HotHotHeat HOF is one of those truly special ponies/horses and definitely fun to drive.

HotHotHeat HOF is a Modern Pleasure Shetland with ASPR papers. He stands 45 1/2".

Yes, he is shoed as a Modern Country Pleasure Pony which in 2009 was a 6 oz shoe and no pad. Starting in 2010, they may have a slightly heavier shoe and a light pad.

HotHotHeat HOF and Marci were the overall winner of theTriple A Amateur program for the ASPC/AMHR which includes Shetlands, ASPR ponies and Miniature Horses in both halter and performance.


----------



## disneyhorse (Jan 31, 2010)

Mominis said:


> Congratulations! He looks like he would be a blast to drive!
> 
> Newbie questions here...he apears to be shod up in this photo. If I understand the rules correctly, for the AMHR shows, they cannot be shod. Am I correct? That would make me guess that this photo is of one of his ASPC classes? Also, (remember, total newbie here, so this may be a dumb question) but I was of the understanding that an ASPR horse was a shetland/hackney cross. Am I showing my ignorance here? Can someone please explain to me? I'm really trying to learn about the AMHR/ASPC horses.


This pony is not AMHR, the award that he won is titled as such, because it is Registry-wide.

ASPR horses can be Shetlands, Hackneys, or a cross between them. So you can get your Shetland registered with ASPR, you can get your Hackney registered with ASPR, or you can breed your Shetland to your Hackney and get an ASPR foal.

Generally, the ASPR horses are the more "hackney or modern shetland type" and not really less extreme. They do allow for ponies to be up to 48" tall, unlike Shetland which is up to 48" tall. So often you will see your got-too-tall-to-show-Shetland horses there. But also a great place for the Hackneys to show, too.

Andrea


----------



## Mominis (Feb 1, 2010)

Howard Stables, thanks for the shoeing information on Hot Hot Heat. Very interesting to know what they are wearing. He does look like a blast.

Disneyhorse, as always, very well explained, thank you.

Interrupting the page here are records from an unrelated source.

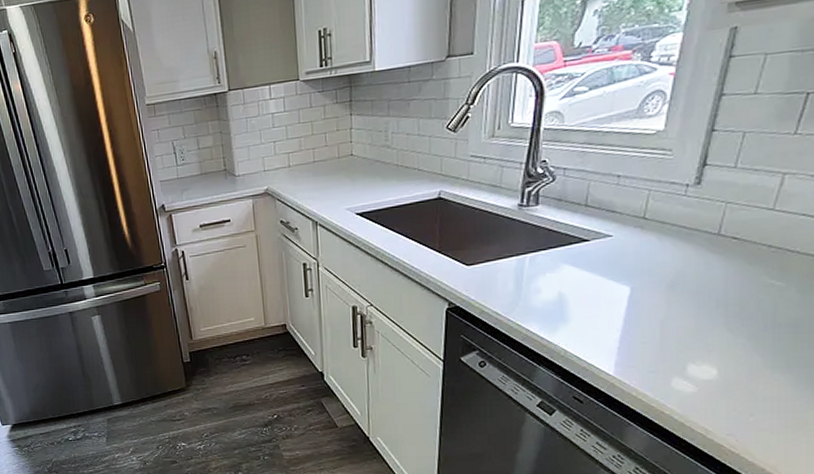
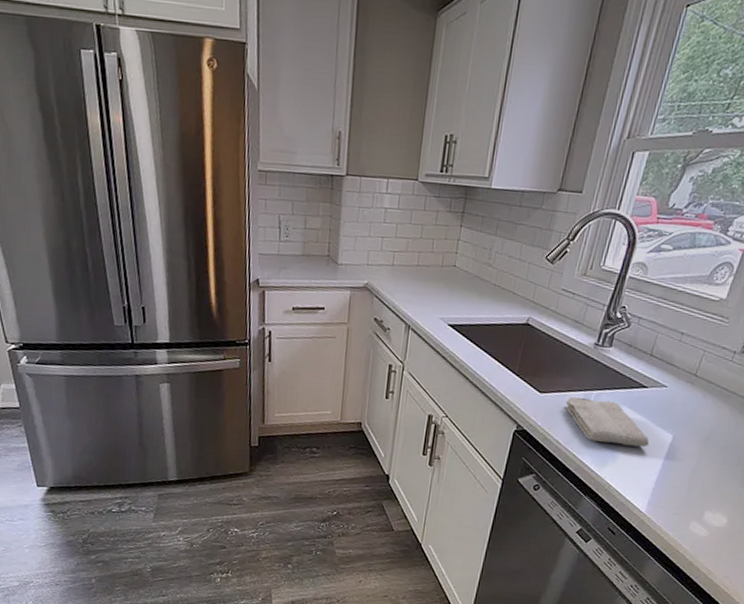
washcloth: none [497,262,603,307] -> present [565,397,650,447]

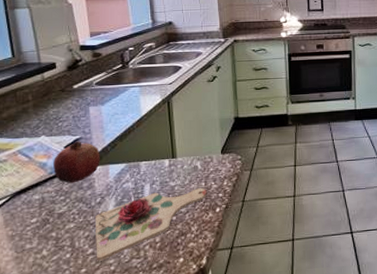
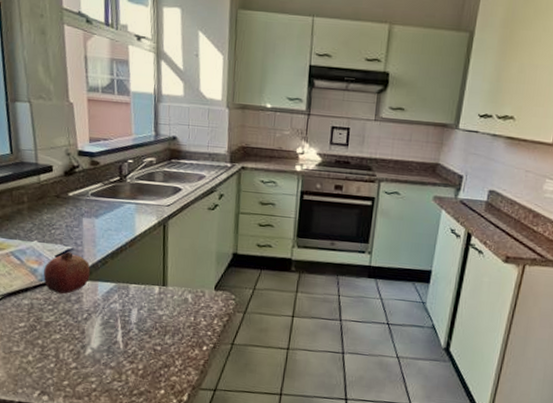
cutting board: present [96,188,207,261] -> none [79,318,195,377]

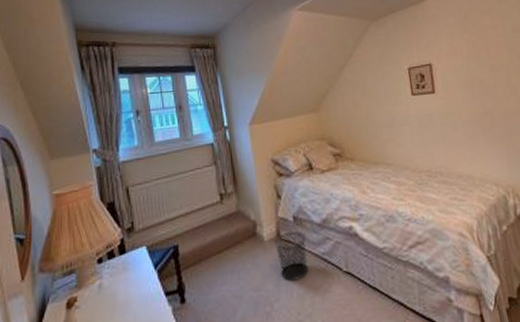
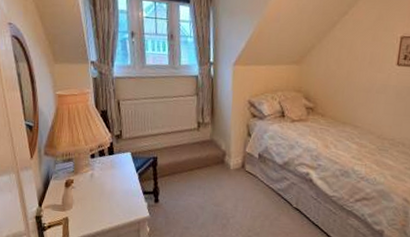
waste bin: present [274,231,308,280] -> none [238,166,267,205]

I feel like singing "It's a Whole New World," from Aladdin. lol But, just to clarify, in AMHR shows, an AMHR registered horse may not wear shoes, for the most part, correct?


----------



## Karen S (Feb 1, 2010)

Hi Mominis,

That is correct with the exception of a draft driving miniature....page 265 #F: In the draft harness division, braiding of tails and manes in the style used by the larger heavy harness breeds may be used. Shoeing and bits similar to the type used by the larger heavy harness breeds are permissible.

My father drives draft miniatures and I do know from time to time he has shod them for the show

Karen


----------



## Mominis (Feb 2, 2010)

Thanks for that Karen. I just received my rulebook and am studying furiously!


----------